A cryogenic light detector, for example, is intended to detect and measure the energy of individual photons while many detectors for personal use only respond to light that is, by comparison, very intense.

It is not uncommon for an outdoor light, for instance, to have a light detector that enables it to automatically turn on or off based on the presence of light. Likewise, a camera might incorporate a light detector that automatically determines whether or not to activate the flash.

More complex robots may use light detectors to guide them to fires or to other specific sources of light.

Optical Sensor

An optical sensor is a device that converts light rays into electronic signals.

Usually, the optical sensor is part of a larger system integrating a measuring device, a source of light and the sensor itself. This is generally connected to an electrical trigger, which reacts to a change in the signal within the light sensor.

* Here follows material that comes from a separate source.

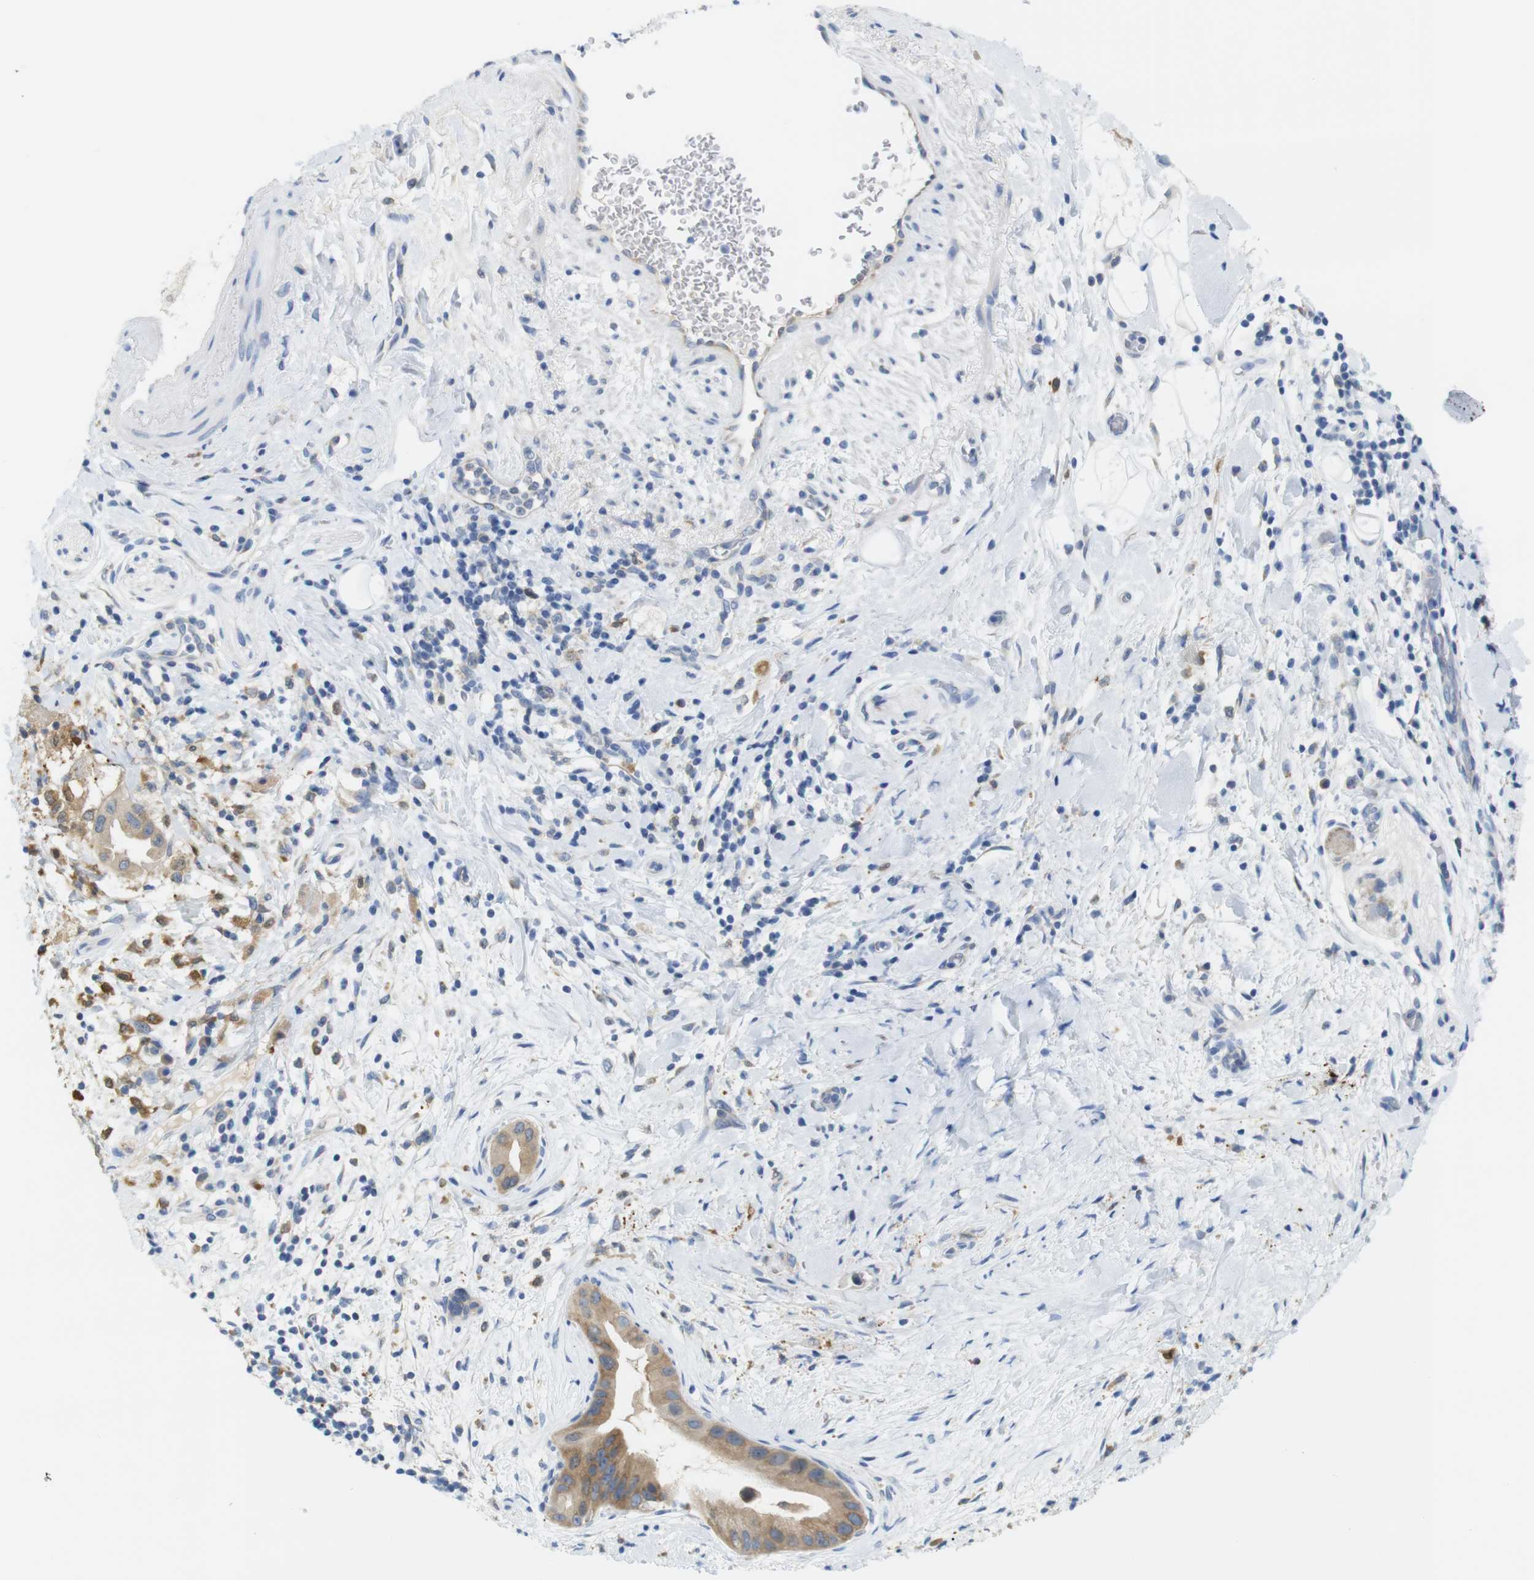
{"staining": {"intensity": "moderate", "quantity": ">75%", "location": "cytoplasmic/membranous"}, "tissue": "pancreatic cancer", "cell_type": "Tumor cells", "image_type": "cancer", "snomed": [{"axis": "morphology", "description": "Adenocarcinoma, NOS"}, {"axis": "topography", "description": "Pancreas"}], "caption": "Pancreatic cancer (adenocarcinoma) stained with a protein marker reveals moderate staining in tumor cells.", "gene": "NEBL", "patient": {"sex": "male", "age": 55}}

One of the features of an optical sensor is its ability to measure the changes from one or more light beams. This change is most often based around alterations to the intensity of the light.

When a phase change occurs, the light sensor acts as a photoelectric trigger, either increasing or decreasing the electrical output, depending on the type of sensor.

Optical sensors can work either on the single point method or through a distribution of points.

In terms of the distribution concept, the sensor is reactive along a long series of sensors or single fiber-optic array.

For example, when the door to a completely darkened area such as the inside of a copy machine is opened, light impacts the sensor, causing an increase in electrical productivity. This will trigger an electric response and stop the machine for safety.